» Trecho fornecido:
Ao mesmo tempo, a gênese da narrativa vai se iluminando aos fragmentos através da memória de uma criança suja e assustada carregando sacos cheios de peças de prata através de ruelas fedendo a esgoto sob a luz brilhante da lua. Não falta a névoa, os ratos, uma fuga por um barco precário ao longo do Tâmisa, a ponte de Londres, marcas de chibata na pele, barbas imundas e aqui e ali um bom coração batendo neste ou naquele peito sofrido.
Todo o imaginário do folhetim romântico (incluindo de forma muito específica o universo de Dickens) está presente no romance Jack Maggs, do premiado escritor australiano Peter Carey. Nesse sentido, o romance cumpre integralmente o que promete: é uma narrativa irresistível - como disse um resenhista, lendo Jack Maggs você "não pára nem para jantar nem para atender a campainha". São 366 páginas de "tirar o fôlego", repetindo mais um chavão. Nesses tempos em que o leitor de um livro é uma figura quase mais rara que o mico-leão dourado, o livro de Peter Carey funciona como uma bênção, um verdadeiro formador de leitores, capaz de, pela simples força do seu texto, arrrastar alguém da idiotia televisiva para algum tempo de silêncio produtivo. Tarefa civilizatória cumprida - e a resenha acabaria aqui.

(Linhas de um conjunto de dados)

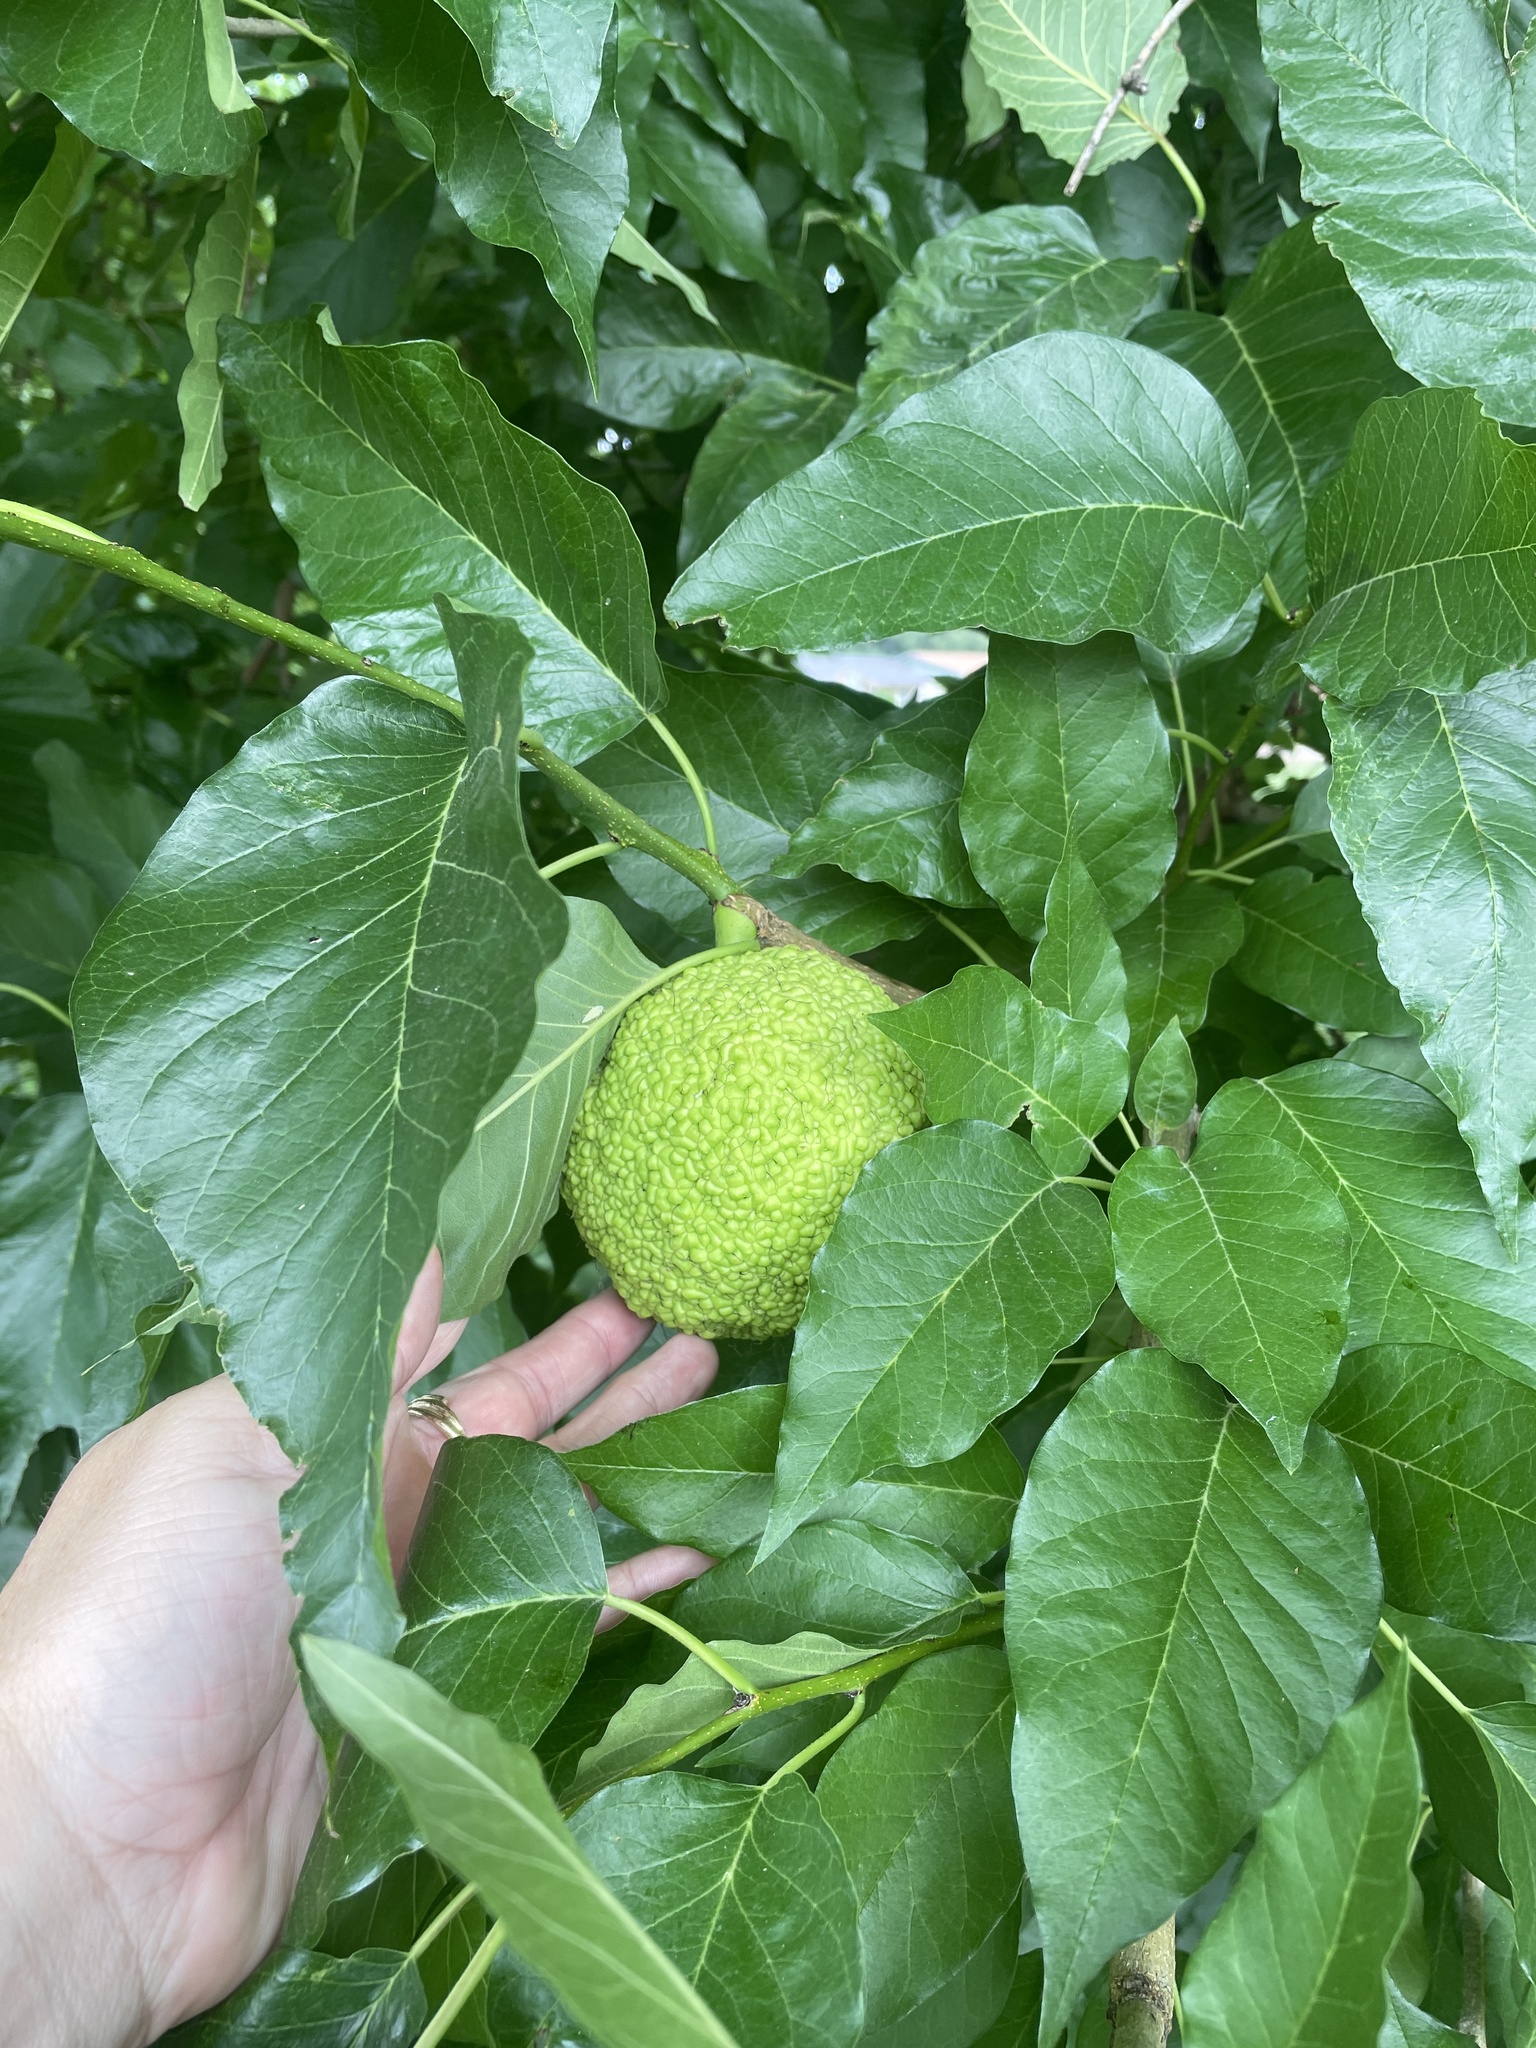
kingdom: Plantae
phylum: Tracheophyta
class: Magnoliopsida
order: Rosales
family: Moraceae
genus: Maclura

==

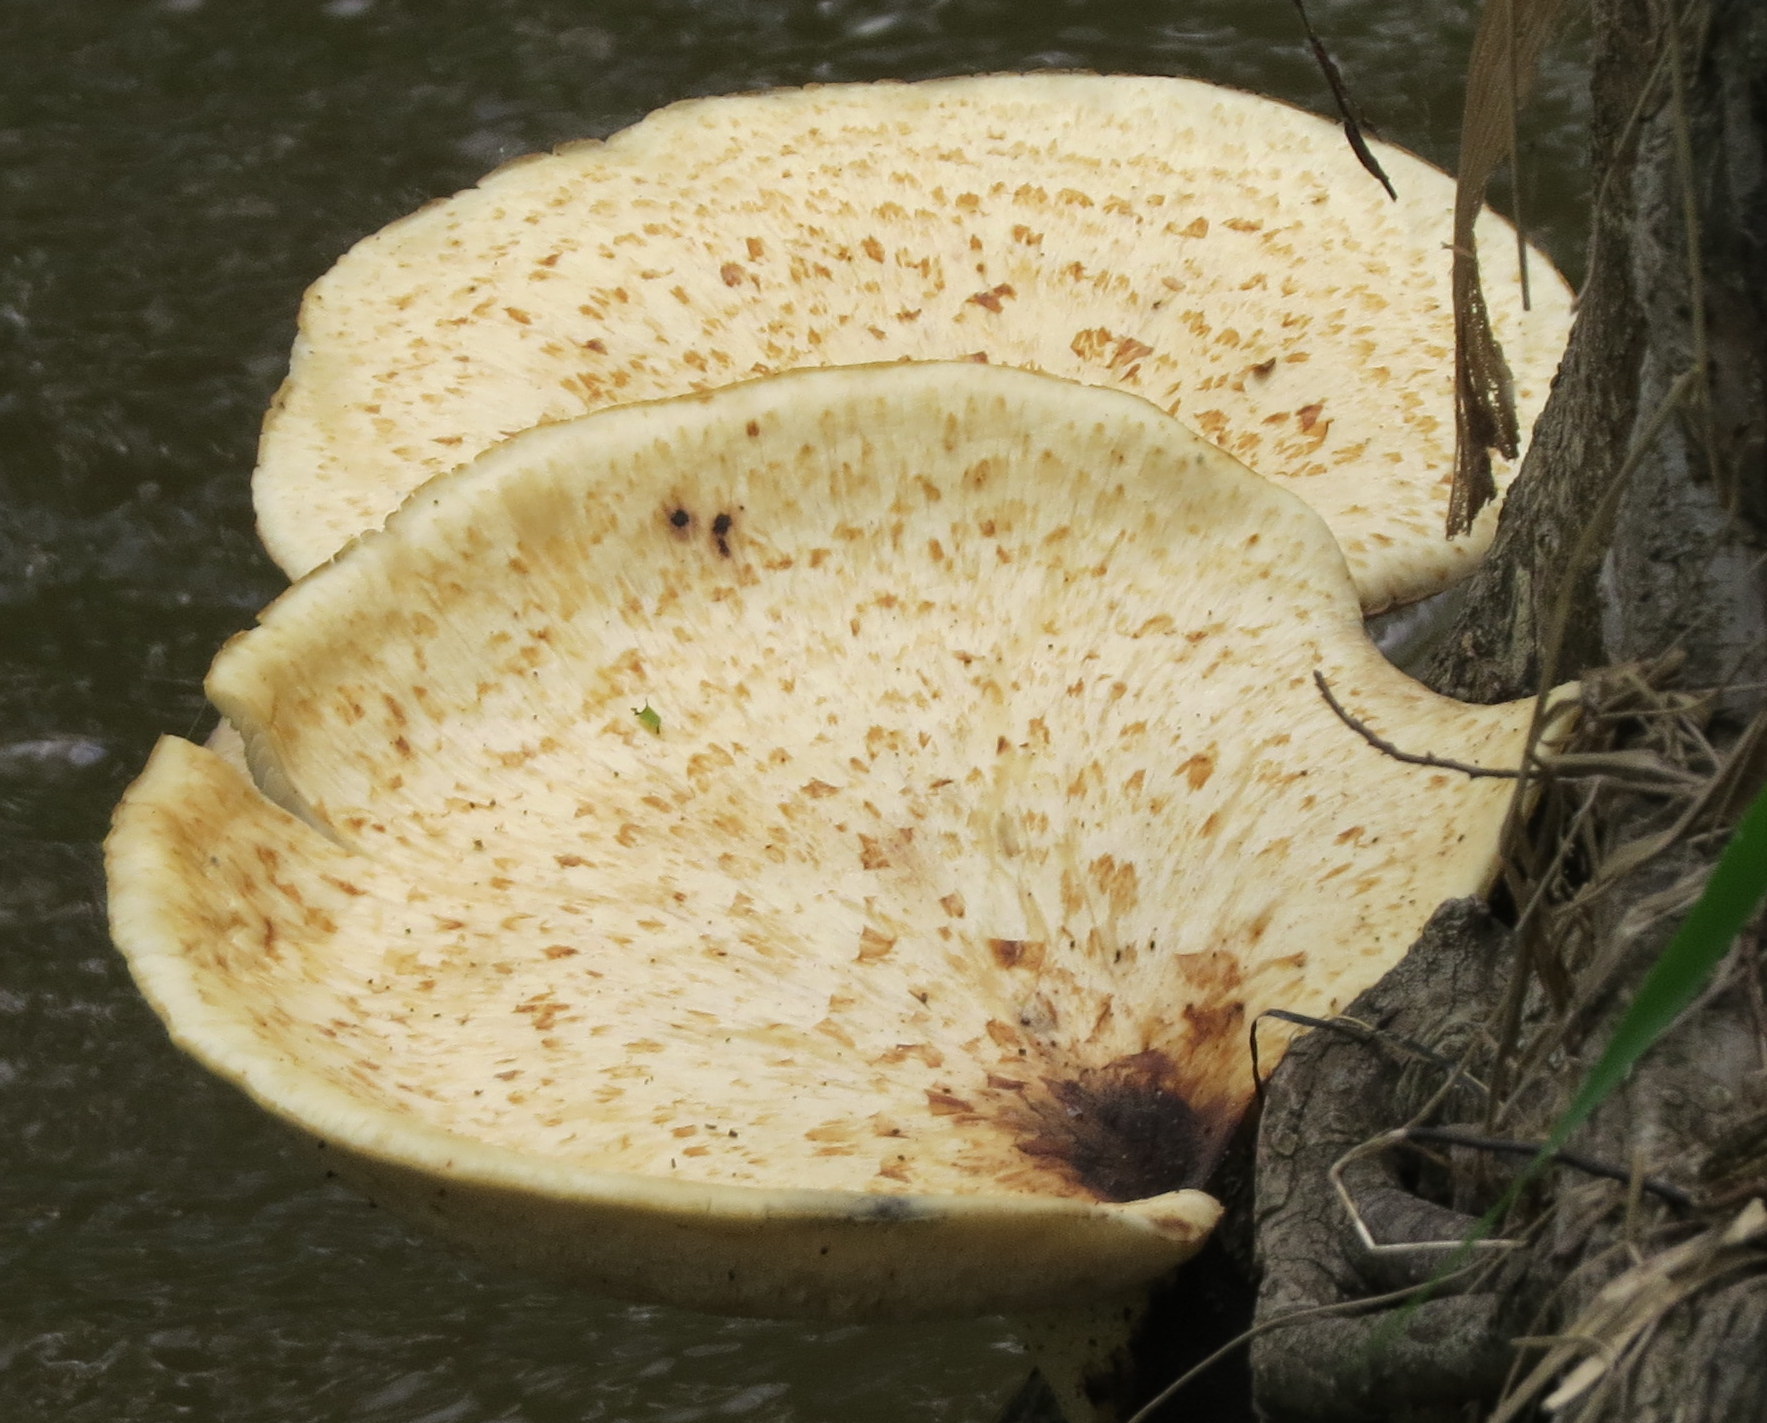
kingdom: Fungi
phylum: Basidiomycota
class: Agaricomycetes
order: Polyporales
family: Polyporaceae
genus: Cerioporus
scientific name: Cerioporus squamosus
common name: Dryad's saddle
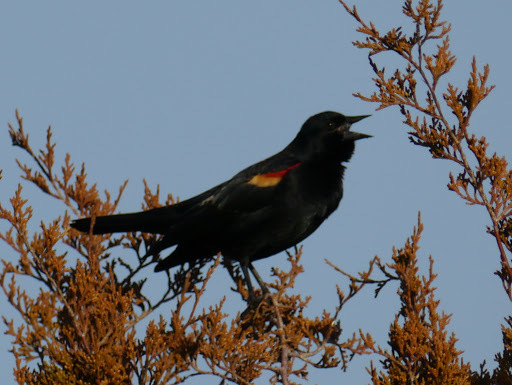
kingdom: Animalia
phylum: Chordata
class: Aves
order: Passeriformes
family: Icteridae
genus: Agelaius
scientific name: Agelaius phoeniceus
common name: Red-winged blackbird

* * *

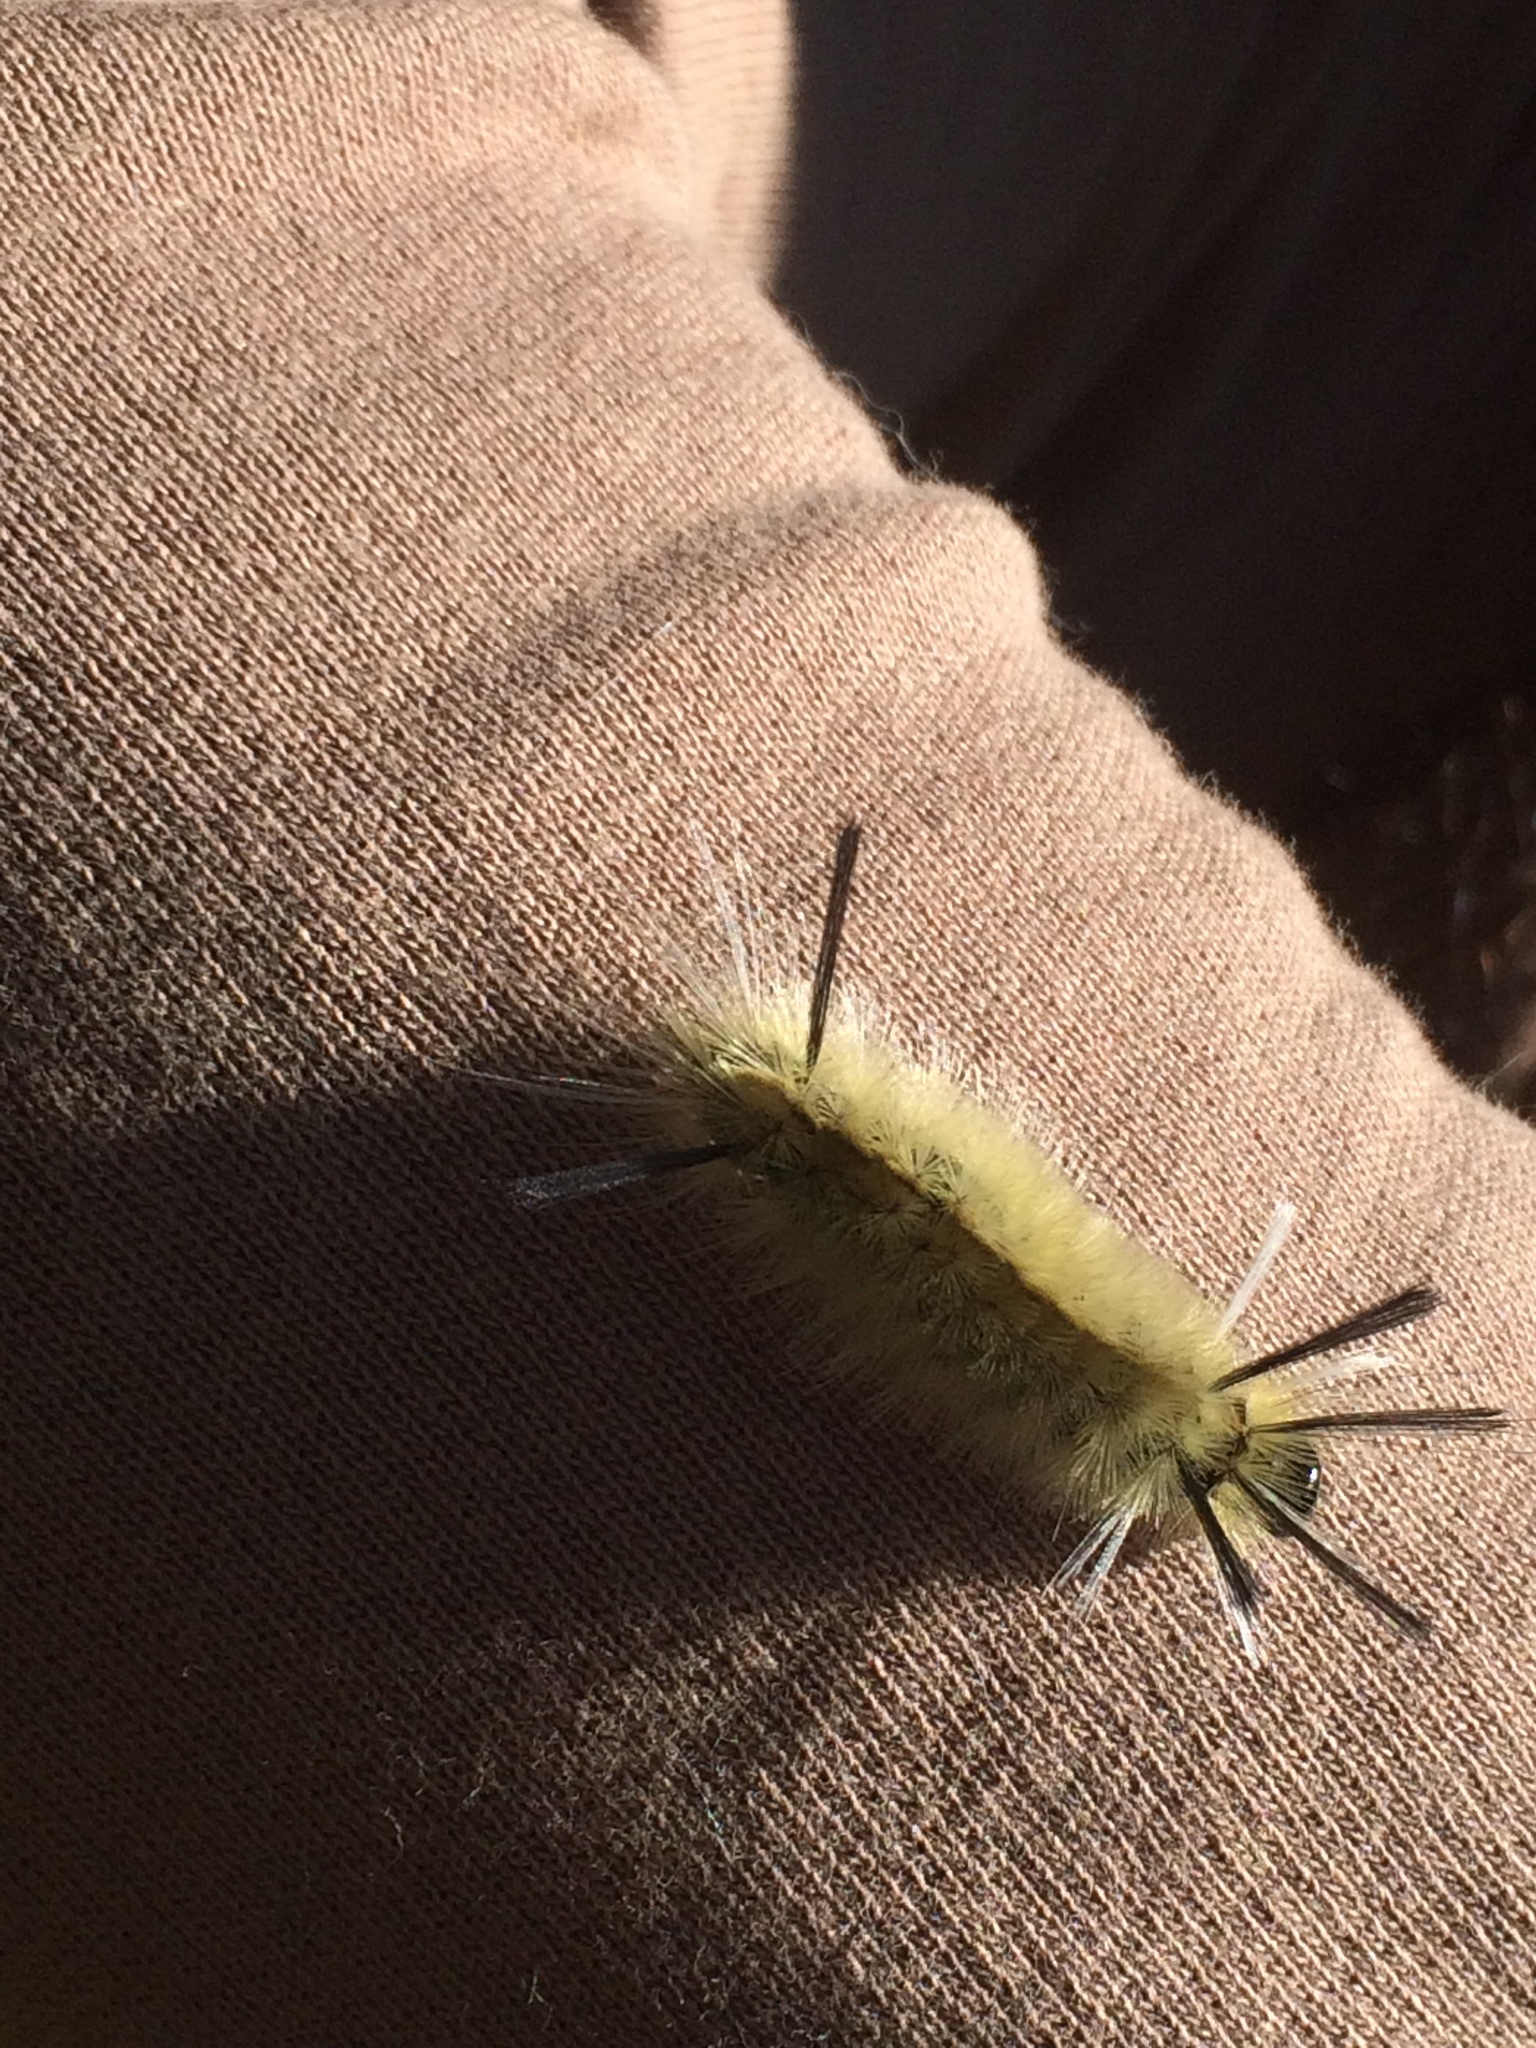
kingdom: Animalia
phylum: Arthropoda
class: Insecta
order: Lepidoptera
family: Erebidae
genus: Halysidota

» Instruções do exercício:
#1 Edite o trecho da resenha sobre Jack Maggs que vai de "Ao mesmo tempo, a" até "naquele peito sofrido.", substituindo "névoa" por "neblina".
#2 Retome a resenha sobre o romance Jack Maggs e continue o texto a partir do ponto em que ele para.

» Resultados esperados:
#1
Ao mesmo tempo, a gênese da narrativa vai se iluminando aos fragmentos através da memória de uma criança suja e assustada carregando sacos cheios de peças de prata através de ruelas fedendo a esgoto sob a luz brilhante da lua. Não falta a neblina, os ratos, uma fuga por um barco precário ao longo do Tâmisa, a ponte de Londres, marcas de chibata na pele, barbas imundas e aqui e ali um bom coração batendo neste ou naquele peito sofrido.

#2
Mas o leitor mais exigente poderia aproveitar a leitura deste ótimo romance de aventuras para pensar sobre o sentido da "reconstituição de época" num livro que não se pretende nem histórico, nem propriamente documental. Pretende-se literatura, sem adjetivos - e então esse leitor tentará descobrir o "olhar contemporâneo", o nosso olhar sobre aquele tempo. Afinal, só a presença da sensibilidade contemporânea pode dar um sentido maior ao que, de outra forma, seria apenas uma cópia, um pasticho ou uma brincadeira literária. Numa entrevista, Peter Carey, nascido em 1943 e hoje professor da Universidade de Nova York, disse que embora nem todos os australianos descendam dos criminosos que para lá foram mandados pela Inglaterra, esses primeiros habitantes marcaram o país, como os passageiros do Mayflower marcaram simbolicamente os Estados Unidos. Assim, era seu projeto inverter o olhar de Dickens: o personagem Jack Maggs não seria o "outro", mas o próprio "ancestral" de Carey. Sem eliminar o "perigo" que o personagem representa, ele quis marcá-lo com a mesma simpatia que Dickens passa aos seus heróis ingleses.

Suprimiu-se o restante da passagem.